Australian banks don’t think dead people’s data should be as well protected as the living because community attitudes to the issue are unclear, despite law reform commissions arguing for better protections.
In a submission to the current review of the Australian Privacy the Australian Banking Association, which represents most major Australian banks including all the Big Four, argues against widening the definition of personal information to include that of deceased people “until there is an established community expectation”.
The Attorney General’s Department is currently conducting a review of the Australian Privacy Act, spurred by the ACCC’s landmark Digital Platforms Inquiry. The wide ranging review includes the consideration of whether the term personal information should be updated.
If personal information is expanded it would mean data holders would need to better protect and govern more data.
The ABA says it supports the law review, including updating the definition of personal information to capture technical data related to an individual and clarify the position of inferred information.
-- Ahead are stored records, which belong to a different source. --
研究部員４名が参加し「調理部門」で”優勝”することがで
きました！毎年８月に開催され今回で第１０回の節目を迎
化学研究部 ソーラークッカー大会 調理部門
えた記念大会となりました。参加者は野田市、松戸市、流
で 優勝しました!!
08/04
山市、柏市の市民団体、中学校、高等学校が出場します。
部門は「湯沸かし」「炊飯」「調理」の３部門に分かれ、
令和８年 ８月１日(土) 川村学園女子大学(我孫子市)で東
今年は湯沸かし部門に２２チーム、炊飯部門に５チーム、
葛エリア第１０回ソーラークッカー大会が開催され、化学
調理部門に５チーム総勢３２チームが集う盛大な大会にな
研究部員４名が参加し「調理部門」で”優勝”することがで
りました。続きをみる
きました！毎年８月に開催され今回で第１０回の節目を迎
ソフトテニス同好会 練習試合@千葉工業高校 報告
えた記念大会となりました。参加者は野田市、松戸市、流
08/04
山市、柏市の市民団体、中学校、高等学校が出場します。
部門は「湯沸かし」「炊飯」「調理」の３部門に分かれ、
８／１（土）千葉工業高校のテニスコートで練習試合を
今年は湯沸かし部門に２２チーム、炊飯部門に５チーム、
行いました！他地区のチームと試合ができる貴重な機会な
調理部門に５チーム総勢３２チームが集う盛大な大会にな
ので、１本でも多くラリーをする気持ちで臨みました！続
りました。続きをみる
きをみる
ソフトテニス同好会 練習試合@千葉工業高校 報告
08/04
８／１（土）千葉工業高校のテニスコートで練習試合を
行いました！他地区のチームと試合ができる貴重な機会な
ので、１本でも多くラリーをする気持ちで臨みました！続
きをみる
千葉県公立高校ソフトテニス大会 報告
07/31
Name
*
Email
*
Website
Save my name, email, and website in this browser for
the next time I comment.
But de-identified data and the data of deceased people should not be included in any update to the personal information definition, according to the industry group.
“The ABA notes that there is a broader discussion in the community regarding the memorialisation of a deceased person and any enduring rights that their next of kin or estate may have to their personal and digital data including their digital persona which has yet to be settled,” the submission says.
“There does not appear to be a general community consensus on this issue.”
While not an explicit question in the review’s issues paper, the subject of deceased people’s data is raised, including the fact some state laws extend privacy protection to the handling of information about deceased individuals by state public sector agencies.
Protections for the handling of deceased people’s data vary by state. In NSW, for example, personal information is subject to privacy protection for up to 30 years following an individual’s death. In the Northern Territory protections extend to five years.
Under the current Australian Privacy Act, protections for personal information does not apply to the deceased, unless the information also identifies a living person.
However, the Australian Law Reform Commission in 2008 recommended the Act be amended to include protections for the personal information of individuals who have been dead for 30 years or less where the information is held by an organisation, including the private sector.
More recently the NSW Law Reform Commission recommended changes to privacy laws to deal with requests to access and manage personal information of deceased individuals.